On the issue of FERC’s assessment of the project’s GHG emissions, the agency found that they would impose social costs of $46 billion while the project’s downstream emissions could equal 39% of the total annual emissions budget of New Jersey and Maryland, according to the court.
FERC failed to explain its finding that it couldn’t judge the significance of those emissions, the court said. Also, FERC’s failure to meaningfully weigh the project’s benefits against its harms falls short of what is required by the Natural Gas Act and legal precedent, according to the court.
“FERC asserts that it adequately weighed the potential environmental harms of the project just by disclosing the project’s reasonably foreseeable GHG emissions,” the court said. “It calculated anticipated GHG emissions, listed harms expected due to climate change generally, and identified climate policy goals at international, national, and state levels — then seemingly swept the issue under the rug in its balancing, stopping short of explaining how anticipated GHG emissions factored in weighing the potential adverse impact against the potential benefit of the project.”
The appeals court said it vacated FERC’s decision approving the Transco project because it is unclear whether the agency will be able to fix the flaws in its order.
The disruption to the pipeline’s operations caused by vacating its approval is “significantly outweighed by the core deficiencies” in FERC’s decision and rehearing orders, the court said.
The court, however, didn’t immediately send its decision to FERC, according to ClearView Energy Partners.

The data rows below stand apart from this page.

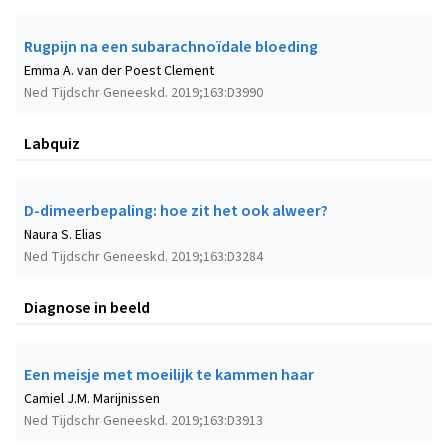
Rugpijn na een subarachnoïdale bloeding
Emma A. van der Poest Clement
Ned Tijdschr Geneeskd. 2019;163:D3990
Labquiz
D-dimeerbepaling: hoe zit het ook alweer?
Naura S. Elias
Ned Tijdschr Geneeskd. 2019;163:D3284
Diagnose in beeld
Een meisje met moeilijk te kammen haar
Camiel J.M. Marijnissen
Ned Tijdschr Geneeskd. 2019;163:D3913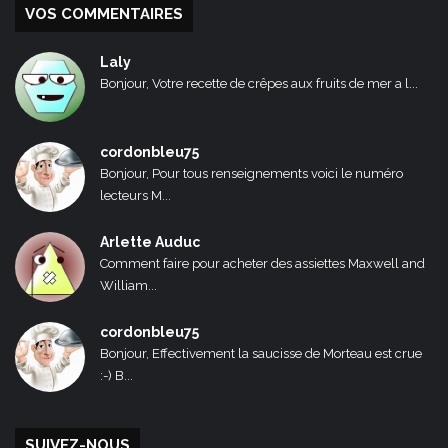
VOS COMMENTAIRES
Laly
Bonjour, Votre recette de crêpes aux fruits de mer a l...
cordonbleu75
Bonjour, Pour tous renseignements voici le numéro
lecteurs M...
Arlette Auduc
Comment faire pour acheter des assiettes Maxwell and
William...
cordonbleu75
Bonjour, Effectivement la saucisse de Morteau est crue
:-) B...
SUIVEZ-NOUS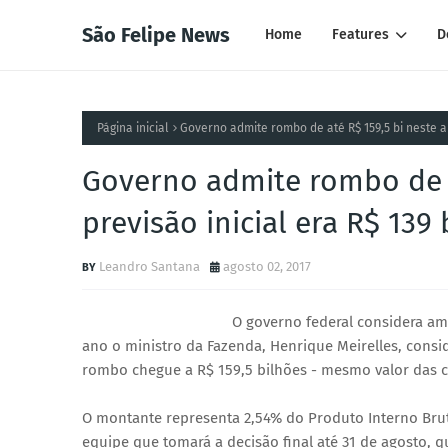
São Felipe News
Home
Features
D
Página inicial
Governo admite rombo de até R$ 159,5 bi neste an
Governo admite rombo de a
previsão inicial era R$ 139
Leandro Santana
agosto 02, 2017
O governo federal considera am
ano o ministro da Fazenda, Henrique Meirelles, consi
rombo chegue a R$ 159,5 bilhões - mesmo valor das 
O montante representa 2,54% do Produto Interno Brut
equipe que tomará a decisão final até 31 de agosto,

As is typical, it is giving the agency and Transco time to seek an appeal to the full court, the research firm said in a client note Tuesday.
FERC will likely issue an emergency certificate to Transco so the project can continue operating, given the upcoming 2024/2025 winter heating season and the slower-than-expected deployment of utility-scale renewable energy projects, ClearView said.
The court's decision doesn’t immediately affect the project, or delay Williams’ plans to place its full capacity into service, a company spokesman said in an email.
“We believe the court erred in vacating the certificate and we are taking the necessary legal and regulatory steps to address the court's concern and to ensure that this much-needed firm transportation capacity continues to be available to serve the needs of our customers without interruption,” the spokesman said.